---------- Supplied information ----------
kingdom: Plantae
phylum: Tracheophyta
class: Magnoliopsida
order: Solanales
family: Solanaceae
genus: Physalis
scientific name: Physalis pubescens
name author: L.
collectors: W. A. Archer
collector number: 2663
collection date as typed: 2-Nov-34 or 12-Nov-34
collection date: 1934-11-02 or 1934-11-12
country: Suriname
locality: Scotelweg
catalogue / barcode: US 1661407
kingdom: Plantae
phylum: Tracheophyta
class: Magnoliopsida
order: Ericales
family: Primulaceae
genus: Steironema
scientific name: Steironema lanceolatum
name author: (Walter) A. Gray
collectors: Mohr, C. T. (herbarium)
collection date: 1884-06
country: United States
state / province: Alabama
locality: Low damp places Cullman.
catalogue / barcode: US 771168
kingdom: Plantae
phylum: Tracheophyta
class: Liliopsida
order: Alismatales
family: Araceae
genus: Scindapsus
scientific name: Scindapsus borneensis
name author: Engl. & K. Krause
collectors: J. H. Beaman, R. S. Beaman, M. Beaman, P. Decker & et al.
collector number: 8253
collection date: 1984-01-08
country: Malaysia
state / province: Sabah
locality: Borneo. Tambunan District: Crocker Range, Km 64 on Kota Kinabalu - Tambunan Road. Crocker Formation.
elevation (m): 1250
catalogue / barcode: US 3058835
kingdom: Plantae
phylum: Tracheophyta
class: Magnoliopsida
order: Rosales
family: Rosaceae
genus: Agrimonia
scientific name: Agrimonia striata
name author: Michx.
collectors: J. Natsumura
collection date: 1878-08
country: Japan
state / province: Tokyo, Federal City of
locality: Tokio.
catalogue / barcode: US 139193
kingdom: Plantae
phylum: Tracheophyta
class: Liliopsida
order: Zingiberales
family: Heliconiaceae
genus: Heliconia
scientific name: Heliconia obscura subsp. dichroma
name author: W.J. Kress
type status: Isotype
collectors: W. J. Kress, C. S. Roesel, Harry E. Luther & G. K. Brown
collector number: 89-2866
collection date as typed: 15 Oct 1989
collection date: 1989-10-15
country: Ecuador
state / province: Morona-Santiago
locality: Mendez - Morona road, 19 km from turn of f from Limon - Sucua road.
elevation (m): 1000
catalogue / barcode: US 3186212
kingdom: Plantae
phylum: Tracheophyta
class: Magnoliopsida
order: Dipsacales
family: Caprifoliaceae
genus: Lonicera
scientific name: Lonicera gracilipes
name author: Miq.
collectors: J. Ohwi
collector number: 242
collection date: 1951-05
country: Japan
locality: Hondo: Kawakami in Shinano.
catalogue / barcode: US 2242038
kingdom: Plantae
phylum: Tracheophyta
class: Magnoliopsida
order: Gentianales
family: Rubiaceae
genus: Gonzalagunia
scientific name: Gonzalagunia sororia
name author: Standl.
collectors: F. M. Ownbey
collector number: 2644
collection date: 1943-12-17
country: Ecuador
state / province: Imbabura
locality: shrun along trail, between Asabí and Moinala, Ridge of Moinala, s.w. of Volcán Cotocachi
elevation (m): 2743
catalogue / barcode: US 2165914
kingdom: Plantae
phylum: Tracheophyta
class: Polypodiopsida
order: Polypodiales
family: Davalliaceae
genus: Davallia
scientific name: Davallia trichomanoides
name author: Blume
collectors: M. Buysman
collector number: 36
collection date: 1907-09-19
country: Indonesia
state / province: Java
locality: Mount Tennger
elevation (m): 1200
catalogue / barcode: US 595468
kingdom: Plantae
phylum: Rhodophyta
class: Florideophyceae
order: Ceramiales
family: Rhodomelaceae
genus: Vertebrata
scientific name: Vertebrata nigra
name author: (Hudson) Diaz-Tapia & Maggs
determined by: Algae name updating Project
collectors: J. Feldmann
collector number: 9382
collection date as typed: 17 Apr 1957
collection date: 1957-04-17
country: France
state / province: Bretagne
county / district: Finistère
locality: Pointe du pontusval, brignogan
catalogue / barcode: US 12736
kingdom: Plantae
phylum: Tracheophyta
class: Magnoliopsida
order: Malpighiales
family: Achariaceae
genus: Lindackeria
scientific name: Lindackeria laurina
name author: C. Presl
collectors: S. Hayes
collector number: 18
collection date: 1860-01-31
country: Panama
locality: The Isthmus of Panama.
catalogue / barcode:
----------
(Task to carry out):
Write out every line of all the items above as a JSON list of strings, one string per line, and skip any blank lines.

(Written solution):
[
  "kingdom: Plantae",
  "phylum: Tracheophyta",
  "class: Magnoliopsida",
  "order: Solanales",
  "family: Solanaceae",
  "genus: Physalis",
  "scientific name: Physalis pubescens",
  "name author: L.",
  "collectors: W. A. Archer",
  "collector number: 2663",
  "collection date as typed: 2-Nov-34 or 12-Nov-34",
  "collection date: 1934-11-02 or 1934-11-12",
  "country: Suriname",
  "locality: Scotelweg",
  "catalogue / barcode: US 1661407",
  "kingdom: Plantae",
  "phylum: Tracheophyta",
  "class: Magnoliopsida",
  "order: Ericales",
  "family: Primulaceae",
  "genus: Steironema",
  "scientific name: Steironema lanceolatum",
  "name author: (Walter) A. Gray",
  "collectors: Mohr, C. T. (herbarium)",
  "collection date: 1884-06",
  "country: United States",
  "state / province: Alabama",
  "locality: Low damp places Cullman.",
  "catalogue / barcode: US 771168",
  "kingdom: Plantae",
  "phylum: Tracheophyta",
  "class: Liliopsida",
  "order: Alismatales",
  "family: Araceae",
  "genus: Scindapsus",
  "scientific name: Scindapsus borneensis",
  "name author: Engl. & K. Krause",
  "collectors: J. H. Beaman, R. S. Beaman, M. Beaman, P. Decker & et al.",
  "collector number: 8253",
  "collection date: 1984-01-08",
  "country: Malaysia",
  "state / province: Sabah",
  "locality: Borneo. Tambunan District: Crocker Range, Km 64 on Kota Kinabalu - Tambunan Road. Crocker Formation.",
  "elevation (m): 1250",
  "catalogue / barcode: US 3058835",
  "kingdom: Plantae",
  "phylum: Tracheophyta",
  "class: Magnoliopsida",
  "order: Rosales",
  "family: Rosaceae",
  "genus: Agrimonia",
  "scientific name: Agrimonia striata",
  "name author: Michx.",
  "collectors: J. Natsumura",
  "collection date: 1878-08",
  "country: Japan",
  "state / province: Tokyo, Federal City of",
  "locality: Tokio.",
  "catalogue / barcode: US 139193",
  "kingdom: Plantae",
  "phylum: Tracheophyta",
  "class: Liliopsida",
  "order: Zingiberales",
  "family: Heliconiaceae",
  "genus: Heliconia",
  "scientific name: Heliconia obscura subsp. dichroma",
  "name author: W.J. Kress",
  "type status: Isotype",
  "collectors: W. J. Kress, C. S. Roesel, Harry E. Luther & G. K. Brown",
  "collector number: 89-2866",
  "collection date as typed: 15 Oct 1989",
  "collection date: 1989-10-15",
  "country: Ecuador",
  "state / province: Morona-Santiago",
  "locality: Mendez - Morona road, 19 km from turn of f from Limon - Sucua road.",
  "elevation (m): 1000",
  "catalogue / barcode: US 3186212",
  "kingdom: Plantae",
  "phylum: Tracheophyta",
  "class: Magnoliopsida",
  "order: Dipsacales",
  "family: Caprifoliaceae",
  "genus: Lonicera",
  "scientific name: Lonicera gracilipes",
  "name author: Miq.",
  "collectors: J. Ohwi",
  "collector number: 242",
  "collection date: 1951-05",
  "country: Japan",
  "locality: Hondo: Kawakami in Shinano.",
  "catalogue / barcode: US 2242038",
  "kingdom: Plantae",
  "phylum: Tracheophyta",
  "class: Magnoliopsida",
  "order: Gentianales",
  "family: Rubiaceae",
  "genus: Gonzalagunia",
  "scientific name: Gonzalagunia sororia",
  "name author: Standl.",
  "collectors: F. M. Ownbey",
  "collector number: 2644",
  "collection date: 1943-12-17",
  "country: Ecuador",
  "state / province: Imbabura",
  "locality: shrun along trail, between Asabí and Moinala, Ridge of Moinala, s.w. of Volcán Cotocachi",
  "elevation (m): 2743",
  "catalogue / barcode: US 2165914",
  "kingdom: Plantae",
  "phylum: Tracheophyta",
  "class: Polypodiopsida",
  "order: Polypodiales",
  "family: Davalliaceae",
  "genus: Davallia",
  "scientific name: Davallia trichomanoides",
  "name author: Blume",
  "collectors: M. Buysman",
  "collector number: 36",
  "collection date: 1907-09-19",
  "country: Indonesia",
  "state / province: Java",
  "locality: Mount Tennger",
  "elevation (m): 1200",
  "catalogue / barcode: US 595468",
  "kingdom: Plantae",
  "phylum: Rhodophyta",
  "class: Florideophyceae",
  "order: Ceramiales",
  "family: Rhodomelaceae",
  "genus: Vertebrata",
  "scientific name: Vertebrata nigra",
  "name author: (Hudson) Diaz-Tapia & Maggs",
  "determined by: Algae name updating Project",
  "collectors: J. Feldmann",
  "collector number: 9382",
  "collection date as typed: 17 Apr 1957",
  "collection date: 1957-04-17",
  "country: France",
  "state / province: Bretagne",
  "county / district: Finistère",
  "locality: Pointe du pontusval, brignogan",
  "catalogue / barcode: US 12736",
  "kingdom: Plantae",
  "phylum: Tracheophyta",
  "class: Magnoliopsida",
  "order: Malpighiales",
  "family: Achariaceae",
  "genus: Lindackeria",
  "scientific name: Lindackeria laurina",
  "name author: C. Presl",
  "collectors: S. Hayes",
  "collector number: 18",
  "collection date: 1860-01-31",
  "country: Panama",
  "locality: The Isthmus of Panama.",
  "catalogue / barcode:"
]